Five percent cap on assessments weighed

November 24, 1992|By James M. Coram | James M. Coram,Staff Writer

A 5 percent cap on personal property assessments would cost Howard County $2.2 million -- about 4 cents on the property tax rate, County Budget Director Raymond S. Wacks said last night.

Despite an impending shortfall of at least $20 million for the fiscal year beginning July 1, Mr. Wacks urged the County Council to pass the assessment cap.

"If there are to be relatively large increases in revenue, they will have to be done through the tax rate" rather than through increased assessments, Mr. Wacks said. The property tax rate is $2.59 per $100 of assessed value.

"Now more than ever it is essential to keep the 5 percent cap," said Patrick Dornan of Columbia, president of a group called the Howard County Taxpayers Association.

Mr. Dornan used the assessment cap bill as an opportunity to lambaste the Board of Education for proposing a 10 percent salary increase for Superintendent Michael Hickey.

"We should be demanding better management from the Board of Education," he said. With fire tax increases "a virtual certainty and tax-and-spend addicts controlling Congress and the White House, a tax cap measure on the ballot similar to the one that passed in Anne Arundel County is not beyond reality," he said.

Ridgely Jones of Sykesville told the council he favors the assessment cap because it would force the council to raise the property tax rate, if necessary, to generate increased revenues. "People understand direct tax increases" better than indirect increases, he said. "They don't have any difficulty with that," he said. A direct tax increase "puts you people on the spot. You're the people who ought to be put on the spot."

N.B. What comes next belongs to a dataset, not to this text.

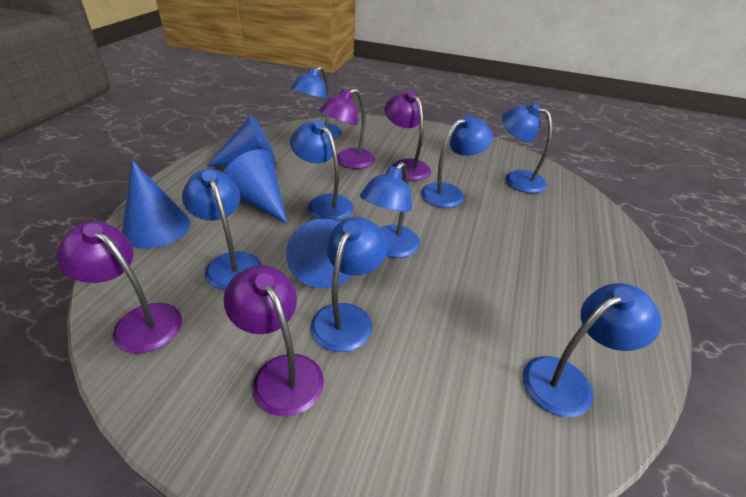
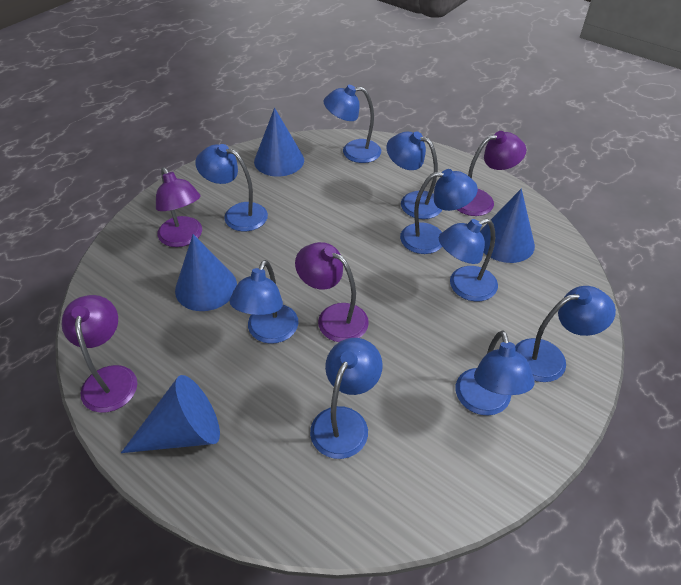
blue lamp: [182,169,262,290] [290,120,354,221] [291,66,342,140] [310,217,388,352] [360,162,420,258] [421,115,493,208] [502,103,552,193] [523,283,662,417] = 8 -> [195,144,268,231] [229,260,298,344] [310,338,383,459] [324,85,381,163] [387,131,442,219] [400,169,478,254] [439,218,498,301] [455,330,535,416] [515,286,616,382] = 9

A bill to provide property tax rebates to religious institutions that rent rather than own facilities also received favorable comment last night.

"The administration of [County Executive Charles I. Ecker] views this as a matter of equity," Mr. Wacks said. The bill would offer the same tax break to renters that the county provides to religious groups that own property.

Passage of the bill would not be a burden, Mr. Wacks said, because fewer than six religious groups would be affected. Income lost as a result of the bill would be less than $10,000, he said.

Councilman C. Vernon Gray, a 3rd District Democrat, objected that the bill was limited to religious institutions. "This is a policy issue," he said. "I have a problem that [the bill] does not include other non-profits. I think they serve more of a public purpose than religious groups."

The county also heard testimony last night about proposed new subdivision regulations. "People need to understand that the subdivision regulations are companion legislation to the zoning regulations," said Marsha McLaughlin, deputy director of the county Department of Planning and Zoning. Ms. McLaughlin told the council there are three main areas of revision: more emphasis on historic structures and burial grounds, requiring more open space for environmental protection and recreational use, and requiring developers to do landscape buffering.